I have not read or heard of repurchase agreements with PRA and it doesn't smell right to me. They purchased from a JDB so any "repurchase agreement" execution should send it back to the selling JDB.

 

Of course we know that PRA does NOT resell debt so it all seems a bit odd...

 

Bottom of 5th paragraph on http://www.portfoliorecovery.com/customers/index.html
"We don't sell our customer accounts to any other collector."

Last paragraph on the page: http://www.portfoliorecovery.com/docs/debt_buying_091312.pdf
"And because we don’t resell your debt, you can rest
assured that your customers will not be frustrated by
multiple owners of their accounts."


And on CIC: http://www.creditinfocenter.com/community/topic/314568-portfolio-recovery-associates-llc-does-not-resell-accounts/#entry1174259

 

I would consider disputing with Equifax and see if the reported owner changed to Cap1 due to a mistake/error or if Cap1 "verifies" the account as theirs.

 

I would probably look into CA's equivalent to FRCP 17 (a) Real Party in Interest.

_ _ _ _ _ _ _

### [PROBLEM STATEMENT]
Write the next part of the post about whether PRA resells debt, starting after its last sentence.

Data entries

_ _ _ _ _ _ _

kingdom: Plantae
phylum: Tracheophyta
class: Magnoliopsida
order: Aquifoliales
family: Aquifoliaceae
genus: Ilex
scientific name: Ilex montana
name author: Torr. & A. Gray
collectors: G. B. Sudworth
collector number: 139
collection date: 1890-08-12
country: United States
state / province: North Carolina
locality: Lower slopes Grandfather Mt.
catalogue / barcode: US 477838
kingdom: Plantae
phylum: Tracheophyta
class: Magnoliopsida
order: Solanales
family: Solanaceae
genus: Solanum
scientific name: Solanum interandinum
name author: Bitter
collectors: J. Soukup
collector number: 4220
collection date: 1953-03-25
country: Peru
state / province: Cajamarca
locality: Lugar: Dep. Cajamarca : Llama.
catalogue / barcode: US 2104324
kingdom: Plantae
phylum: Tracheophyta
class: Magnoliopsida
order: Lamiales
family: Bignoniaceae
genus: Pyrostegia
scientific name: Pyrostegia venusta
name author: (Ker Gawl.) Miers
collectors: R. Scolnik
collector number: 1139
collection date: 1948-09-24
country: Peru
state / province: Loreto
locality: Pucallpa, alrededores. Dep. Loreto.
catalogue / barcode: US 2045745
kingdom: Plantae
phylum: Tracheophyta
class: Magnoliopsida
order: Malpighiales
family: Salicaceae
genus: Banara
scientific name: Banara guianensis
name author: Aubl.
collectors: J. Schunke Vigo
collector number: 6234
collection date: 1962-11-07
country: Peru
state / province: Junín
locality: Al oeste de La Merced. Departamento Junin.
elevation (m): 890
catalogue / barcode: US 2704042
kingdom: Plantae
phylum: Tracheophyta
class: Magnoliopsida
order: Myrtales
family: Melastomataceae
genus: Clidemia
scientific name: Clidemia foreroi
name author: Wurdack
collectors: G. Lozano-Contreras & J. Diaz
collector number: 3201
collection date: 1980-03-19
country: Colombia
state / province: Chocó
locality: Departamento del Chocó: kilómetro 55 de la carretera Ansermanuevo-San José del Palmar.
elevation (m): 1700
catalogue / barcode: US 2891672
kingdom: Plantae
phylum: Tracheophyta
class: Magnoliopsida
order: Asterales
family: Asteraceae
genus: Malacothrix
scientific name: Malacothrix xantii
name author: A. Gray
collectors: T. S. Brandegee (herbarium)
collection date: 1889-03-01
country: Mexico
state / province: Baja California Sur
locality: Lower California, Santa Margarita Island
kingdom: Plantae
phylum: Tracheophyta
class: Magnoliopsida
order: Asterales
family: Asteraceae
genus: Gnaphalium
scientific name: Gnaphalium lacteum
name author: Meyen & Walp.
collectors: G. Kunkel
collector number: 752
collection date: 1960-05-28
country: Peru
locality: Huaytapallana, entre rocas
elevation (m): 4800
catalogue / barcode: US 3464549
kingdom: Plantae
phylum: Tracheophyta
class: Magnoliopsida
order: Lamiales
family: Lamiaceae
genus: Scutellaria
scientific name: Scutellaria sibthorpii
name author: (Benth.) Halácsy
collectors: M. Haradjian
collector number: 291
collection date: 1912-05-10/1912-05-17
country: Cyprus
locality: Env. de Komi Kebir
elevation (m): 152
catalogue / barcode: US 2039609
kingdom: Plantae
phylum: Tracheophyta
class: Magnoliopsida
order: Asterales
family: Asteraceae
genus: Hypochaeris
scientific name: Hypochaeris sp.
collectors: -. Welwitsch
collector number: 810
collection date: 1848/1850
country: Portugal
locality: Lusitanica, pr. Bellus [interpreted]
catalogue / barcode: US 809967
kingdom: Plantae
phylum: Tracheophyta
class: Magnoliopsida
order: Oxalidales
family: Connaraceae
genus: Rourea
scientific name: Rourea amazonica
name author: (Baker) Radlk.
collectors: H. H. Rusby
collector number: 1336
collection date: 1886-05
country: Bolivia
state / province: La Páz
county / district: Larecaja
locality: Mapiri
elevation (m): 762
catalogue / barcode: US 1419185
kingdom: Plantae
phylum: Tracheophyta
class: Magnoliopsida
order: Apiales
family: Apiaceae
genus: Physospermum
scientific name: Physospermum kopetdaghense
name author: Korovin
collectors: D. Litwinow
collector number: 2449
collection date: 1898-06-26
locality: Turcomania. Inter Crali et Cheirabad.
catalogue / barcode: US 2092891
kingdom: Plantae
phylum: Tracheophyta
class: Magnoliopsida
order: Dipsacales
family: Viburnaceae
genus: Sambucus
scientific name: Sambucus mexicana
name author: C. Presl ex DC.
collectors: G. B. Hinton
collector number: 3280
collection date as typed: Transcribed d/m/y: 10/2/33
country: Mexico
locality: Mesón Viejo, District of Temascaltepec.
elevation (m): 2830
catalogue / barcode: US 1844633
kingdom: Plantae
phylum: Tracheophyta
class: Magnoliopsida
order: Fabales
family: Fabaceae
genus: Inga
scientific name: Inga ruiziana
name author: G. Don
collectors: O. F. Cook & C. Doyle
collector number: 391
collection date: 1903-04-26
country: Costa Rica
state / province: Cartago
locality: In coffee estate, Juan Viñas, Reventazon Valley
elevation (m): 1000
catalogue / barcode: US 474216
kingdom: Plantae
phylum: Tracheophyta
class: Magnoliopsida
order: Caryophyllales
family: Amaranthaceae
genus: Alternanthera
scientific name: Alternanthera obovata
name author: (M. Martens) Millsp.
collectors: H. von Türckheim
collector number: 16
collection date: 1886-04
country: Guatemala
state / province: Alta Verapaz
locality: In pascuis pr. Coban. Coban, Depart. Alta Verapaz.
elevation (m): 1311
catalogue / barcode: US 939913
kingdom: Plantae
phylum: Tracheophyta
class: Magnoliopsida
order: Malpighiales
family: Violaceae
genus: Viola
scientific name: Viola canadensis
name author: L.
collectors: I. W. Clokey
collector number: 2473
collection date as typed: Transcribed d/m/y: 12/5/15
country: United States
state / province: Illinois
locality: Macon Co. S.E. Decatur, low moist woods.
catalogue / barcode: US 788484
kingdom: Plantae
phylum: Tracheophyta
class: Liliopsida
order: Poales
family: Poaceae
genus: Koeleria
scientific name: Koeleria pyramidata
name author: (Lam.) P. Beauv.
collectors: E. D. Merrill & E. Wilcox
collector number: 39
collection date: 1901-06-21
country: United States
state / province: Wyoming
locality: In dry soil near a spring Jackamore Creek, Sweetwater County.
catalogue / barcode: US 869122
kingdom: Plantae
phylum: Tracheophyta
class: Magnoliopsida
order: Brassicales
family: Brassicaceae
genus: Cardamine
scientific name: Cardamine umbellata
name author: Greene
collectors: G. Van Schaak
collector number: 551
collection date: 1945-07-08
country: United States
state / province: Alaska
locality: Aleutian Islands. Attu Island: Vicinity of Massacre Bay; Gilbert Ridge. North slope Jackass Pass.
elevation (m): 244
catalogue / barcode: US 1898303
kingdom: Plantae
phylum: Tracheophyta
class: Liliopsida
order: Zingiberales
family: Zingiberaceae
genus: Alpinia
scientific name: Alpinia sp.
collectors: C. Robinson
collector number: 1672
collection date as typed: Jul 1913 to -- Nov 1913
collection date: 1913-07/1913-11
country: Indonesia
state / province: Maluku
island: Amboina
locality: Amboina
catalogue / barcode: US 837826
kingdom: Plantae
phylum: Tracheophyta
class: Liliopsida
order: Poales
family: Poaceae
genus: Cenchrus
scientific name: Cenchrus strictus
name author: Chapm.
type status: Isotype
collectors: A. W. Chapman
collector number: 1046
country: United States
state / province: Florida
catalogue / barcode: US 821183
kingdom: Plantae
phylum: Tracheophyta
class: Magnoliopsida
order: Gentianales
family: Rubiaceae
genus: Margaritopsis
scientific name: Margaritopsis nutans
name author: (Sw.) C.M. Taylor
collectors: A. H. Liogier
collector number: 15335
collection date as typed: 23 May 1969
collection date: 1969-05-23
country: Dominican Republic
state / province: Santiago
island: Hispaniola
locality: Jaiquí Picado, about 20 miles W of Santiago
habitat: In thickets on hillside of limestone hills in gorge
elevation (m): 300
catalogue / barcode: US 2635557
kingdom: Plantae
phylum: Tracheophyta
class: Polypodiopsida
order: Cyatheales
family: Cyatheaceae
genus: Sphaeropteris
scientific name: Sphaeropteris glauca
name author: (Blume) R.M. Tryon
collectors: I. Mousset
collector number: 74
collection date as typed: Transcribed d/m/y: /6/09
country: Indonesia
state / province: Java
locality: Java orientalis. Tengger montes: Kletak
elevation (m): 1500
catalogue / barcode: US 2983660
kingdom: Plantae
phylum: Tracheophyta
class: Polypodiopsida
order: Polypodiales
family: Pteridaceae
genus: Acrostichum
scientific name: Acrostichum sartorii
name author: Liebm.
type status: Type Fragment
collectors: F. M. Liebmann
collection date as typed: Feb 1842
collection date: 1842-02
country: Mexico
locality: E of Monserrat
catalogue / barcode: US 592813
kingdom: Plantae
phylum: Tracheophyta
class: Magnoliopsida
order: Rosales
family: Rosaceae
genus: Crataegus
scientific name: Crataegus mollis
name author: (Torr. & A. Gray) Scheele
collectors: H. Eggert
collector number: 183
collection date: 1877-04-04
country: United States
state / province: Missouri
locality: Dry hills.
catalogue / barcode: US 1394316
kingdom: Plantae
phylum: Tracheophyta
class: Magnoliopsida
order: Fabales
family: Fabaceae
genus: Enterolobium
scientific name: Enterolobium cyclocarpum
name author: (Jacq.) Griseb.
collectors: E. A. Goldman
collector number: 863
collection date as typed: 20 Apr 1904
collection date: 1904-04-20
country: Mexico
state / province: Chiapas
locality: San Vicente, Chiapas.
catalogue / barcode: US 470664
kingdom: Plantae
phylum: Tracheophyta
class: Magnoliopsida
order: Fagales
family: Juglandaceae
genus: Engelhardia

_ _ _ _ _ _ _

### [EXERCISE RESULT]
http://scholar.google.com/scholar_case?case=14619514275298619566

(1) There is a difference between the capacity to sue, which is the right to come into court, and the standing to sue, which is the right to relief in court. (Parker v. Bowron (1953) 40 Cal.2d 344, 351 [254 P.2d 6]; Klopstock v. Superior Court (1941) 17 Cal.2d 13, 18-19 [108 P.2d 906, 135 A.L.R. 318].) Thus, although a plaintiff may have "capacity" to sue, if the complaint shows that he is not a real party in interest and therefore lacks "standing" to sue, a "general" demurrer will be sustained. (Parker v. Bowron, supra, 40 Cal.2d at p. 351; Klopstock v. Superior Court, supra, 17 Cal.2d at p. 19; Dixon v. Cardozo (1895) 106 Cal. 506, 507 [39 P. 857]; People v. Haggin (1881) 57 Cal. 579, 587; Oakland Municipal Improvement League v. City of Oakland (1972) 23 Cal. App.3d 165, 170 [100 Cal. Rptr. 29]; Hart v. County of Los Angeles (1968) 260 Cal. App.2d 512, 516, 517 [67 Cal. Rptr. 242].)

 

Cap1, if they have an actual interest in the account, might be permitted by the court to join PRA or be substituted for PRA as the plaintiff to meet the requirement of being a RPII. The court likes finality so having the case prosecuted by the RPII is critical.

 

Scribblings on an Equifax report won't necessarily derail the case but it is important to pursue it and find out the truth. Opposing always seems to hate it when I expend effort looking for the truth. So, I always look for the truth.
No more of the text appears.